After 4 years of riding my Rodriguez, I put 155 mm crank arms on my bike hoping I’d found the one bike fit element I’d overlooked that would change my performance. After preaching endlessly about 650c wheels and shorter top tubes, I was still looking for a way to be more comfortable on my bike.
Why? Because, the more you ride, the more those little things that aren’t just right will turn into big things. Big things can make you so uncomfortable that you stop riding.
Do you remember climbing the stairs when you were a little kid?
Remember the work it took to lift your little feet up so high to climb them? Well, one day after riding up a category 2 climb (that’s racer’s code for steep and long), I realized that my knees were coming up too high at the top of each pedal stroke. The steeper the incline, the more the problem was exaggerated. When I watched other riders, they weren’t struggling like me. My son even said he noticed my knees wobbling as my feet approached the top of the crank. Intuitively, I felt like my body was longing to make smaller circles. A little thing had become a big thing.
Much research and discussion ensued. Some said ‘With smaller cranks you increase your cadence because you spend less time making one pedal revolution’, but others countered with ‘This won’t necessarily increase your performance because you lose leverage.’
The prevailing opinion went something like this: If you are a pedal masher then longer crank arms are better; but if you like to spin, shorter crank arms will give you the edge you’re looking for. These were discussions about whether to increase crank length by no more than 5mm. (The standard size crank arms are 170, 172.5 and 175 mm).

- _Directions_: Please write what comes next in the account of switching to shorter crank arms, starting after its final sentence. The data that follows comes from a separate source.

- _Entries supplied_:
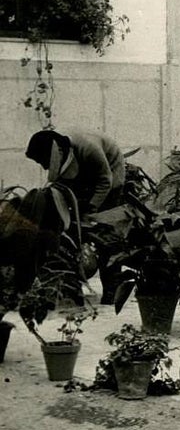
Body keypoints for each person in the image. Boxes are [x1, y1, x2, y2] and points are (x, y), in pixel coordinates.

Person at [24, 129, 126, 303]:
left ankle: (113, 289)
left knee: (106, 234)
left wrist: (91, 208)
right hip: (84, 176)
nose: (45, 167)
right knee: (69, 226)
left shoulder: (90, 149)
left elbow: (105, 181)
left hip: (111, 177)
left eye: (45, 162)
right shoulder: (62, 152)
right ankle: (70, 286)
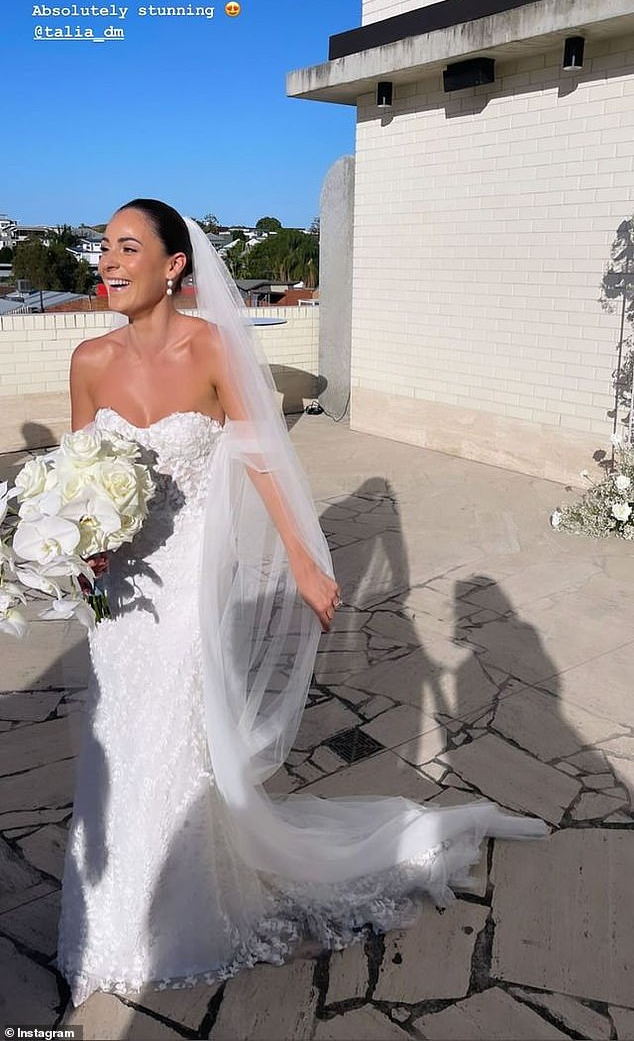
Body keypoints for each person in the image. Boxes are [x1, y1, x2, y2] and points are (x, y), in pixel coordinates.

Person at [56, 199, 548, 1006]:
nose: (108, 261)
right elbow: (78, 478)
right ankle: (104, 922)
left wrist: (302, 559)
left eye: (128, 247)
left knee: (173, 741)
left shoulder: (211, 347)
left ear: (174, 265)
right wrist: (70, 549)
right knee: (116, 737)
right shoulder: (87, 359)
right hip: (118, 593)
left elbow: (259, 457)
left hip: (182, 592)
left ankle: (177, 920)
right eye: (104, 246)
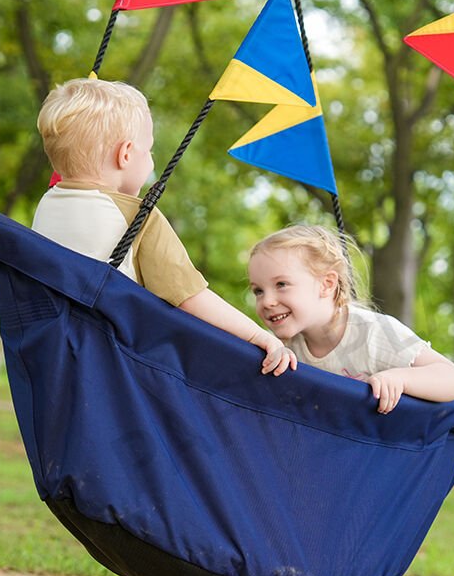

- _Response_:
Average sized people couldn’t seem to wrap their head around what I was getting at. “This isn’t just a physics problem,” I said repeatedly, “This is also a biomechanics problem.” Remember, bikefit is based on proportionality. Petite riders are on the left side of the bell curve.
For all my training alongside family members, I couldn’t explain my lack of improvement. I wanted to go faster–especially up hills. I wanted to spin better. If I wasn’t concentrating on form, I would feel dead spots in my stroke…and the chain and crank would clunk as if trying to catch up… with what… I couldn’t figure out. I wanted to feel less fatigued after a long ride. I wanted my legs to hurt less and show signs of all the hard work I had been expending. I wanted to see curves on the tops of my thighs.
My muscles weren’t developing because they weren’t being used properly. I felt as though I was relying on my tendons and ligaments with each crank revolution almost as much as the belly of my muscles. Was I hampering my athletic development? Was I risking a sprain or other injury as I repeatedly exceeded the normal range of motion of my knees?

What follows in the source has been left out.